An den Tonometerspitzen kann Verschleiss auftreten. Insbesondere mikroskopisch kleine Risse an den Tonometerspitzen können Epithelzellen einklemmen, vor allem bei Traumata oder schwieriger Applanation. Daher sollten Tonometerspitzen nach jeder Reinigung mikroskopisch untersucht und alle zwei Jahre ausgetauscht werden. Auch hier gibt es keine spezifischen Richtlinien für Gonioprismen, aber eine mikroskopische Untersuchung nach der Reinigung und ein Austausch bei sichtbarem Verschleiss sind angezeigt.

Bemerkenswerterweise sind keine Fälle von Creutzfeldt-Jakob-Krankheit-Übertragung durch Tonometrie oder Gonioskopie bekannt. Angesichts des Krankheitsverlaufs sind diese Erkrankungen jedoch sehr besorgniserregend, da die Erreger bekanntermassen schwer zu eliminieren sind. Sie sind resistent gegen die Dekontamination mit medizinischen Reinigungsmitteln und können Bestrahlung und Autoklavierung bei hohen Temperaturen überstehen. Im Jahr 1999 veröffentlichte die Weltgesundheitsorganisation Richtlinien, nach denen Tränen und andere Körperflüssigkeiten keine Prionen übertragen. Obwohl das Auge als „hochinfektiöses“ Gewebe gilt, trifft dies nicht auf Tränen zu, und es konnte keine Infektiosität in der Tränenflüssigkeit nachgewiesen werden. Studien an der Goldmann Einweg-Applanationsspitze zeigen, dass keine der derzeit angewandten Desinfektionsmethoden in der Lage ist, Epithelzellreste vollständig zu entfernen; allerdings reduziert die manuelle Reinigung und Desinfektion mit Natriumhypochlorit (im Gegensatz zum einfachen Trocknen oder Abwischen) die Zellzahl am stärksten, wobei unklar ist, wie sich dies auf eine wiederverwendbare Tonometerspitze übertragen lässt. Ausserdem ist unklar, ob Epithelzellreste mit Resten von Prionproteinen korrelieren. Wichtig ist, dass bei Patienten mit varianter oder sporadischer CJK kein Prionprotein in der Hornhaut oder im vorderen Augenabschnitt (einschliesslich Linse, Iris und Kammerwasser) mittels Immunoblotting nachgewiesen werden konnte. Das Dokument der Weltgesundheitsorganisation spricht von einer „extrem seltenen“ Übertragung von Prionen durch chirurgische Eingriffe und von einer „hypothetischen“ Übertragung auf anderem Wege. Die Centers for Disease Control and Prevention und die American Academy of Ophthalmology empfehlen, dass Ärzte bei Verdacht auf eine aktive Prioneninfektion Einweg-Applanationsspitzen verwenden sollten, was ihnen nach Ansicht der Autoren auch freistehen, aber aufgrund der verfügbaren Evidenz nicht vorgeschrieben werden sollte.

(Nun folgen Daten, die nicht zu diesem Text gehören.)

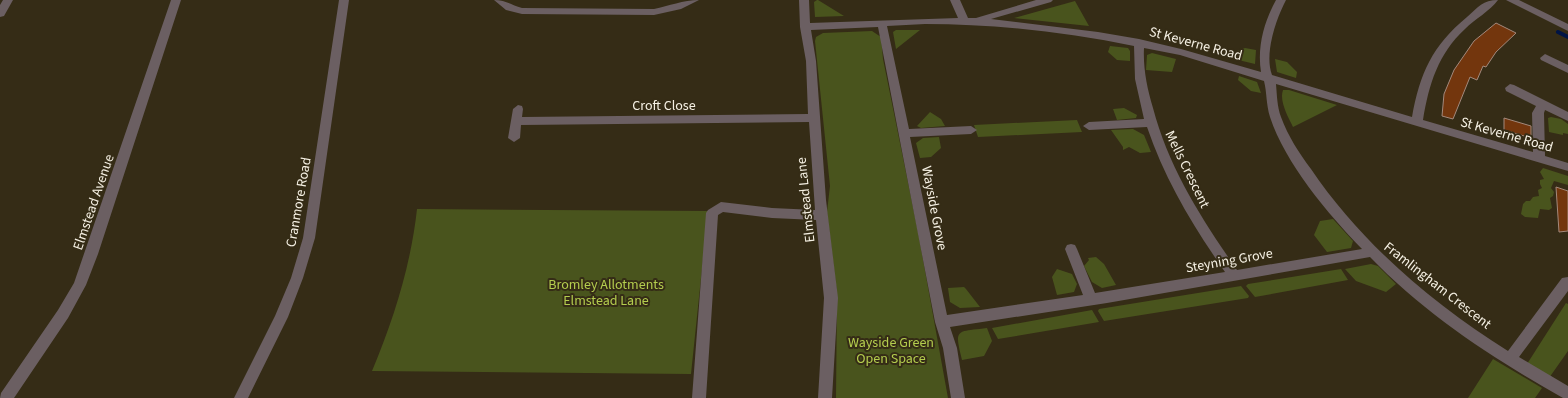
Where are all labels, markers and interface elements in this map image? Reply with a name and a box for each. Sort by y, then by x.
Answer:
street label: St Keverne Road [1147,22,1244,66]
street label: Croft Close [632,96,696,116]
street label: St Keverne Road [1458,112,1555,158]
street label: Mells Crescent [1160,127,1215,212]
street label: Elmstead Avenue [68,152,120,253]
street label: Cranmore Road [281,156,317,249]
street label: Elmstead Lane [792,156,820,243]
street label: Wayside Grove [916,164,952,252]
street label: Framlingham Crescent [1379,237,1496,334]
street label: Steyning Grove [1184,243,1274,278]
park label: Bromley Allotments Elmstead Lane [548,275,664,311]
park label: Wayside Green Open Space [848,333,934,369]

Derzeitige Erkenntnisse und Leitlinien zeigen, dass wiederverwendbare Tonometerspitzen und Gonioskopielinsen für die Verwendung in der Patientenpraxis sicher sind, wenn sie ordnungsgemäss gereinigt und desinfiziert werden. Eine Umfrage unter Augenärzten im Jahr 2020 ergab, dass die meisten (> 80%) die Tonometerspitzen sofort reinigen; die Einhaltung der empfohlenen Desinfektion mit Natriumhypochlorit ist jedoch wesentlich geringer (≤ 10%), wobei die Mehrheit zur Desinfektion Tücher mit 70% Isopropylalkohol verwendet. Es ist klar, dass die empfohlenen Desinfektionspraktiken befolgt werden sollten, wenn es eine entsprechende Richtlinie gibt. Anweisungen zur Verwendung von Einwegversionen dieser Artikel zur Reduzierung von Infektionen sind nicht evidenzbasiert und tragen nur zu den enormen ökologisch und wirtschaftlich relevanten Abfällen bei, die jedes Jahr produziert werden. Die Autoren plädieren dafür, dass sich das Gesundheitssystem auf die Reinigung, Desinfektion und Sterilisation von wiederverwendbaren Instrumenten als Methode der Infektionsprävention konzentrieren sollte, wenn dies möglich und sicher ist, anstatt sich auf die Verwendung von Einwegprodukten zu verlassen. (bs)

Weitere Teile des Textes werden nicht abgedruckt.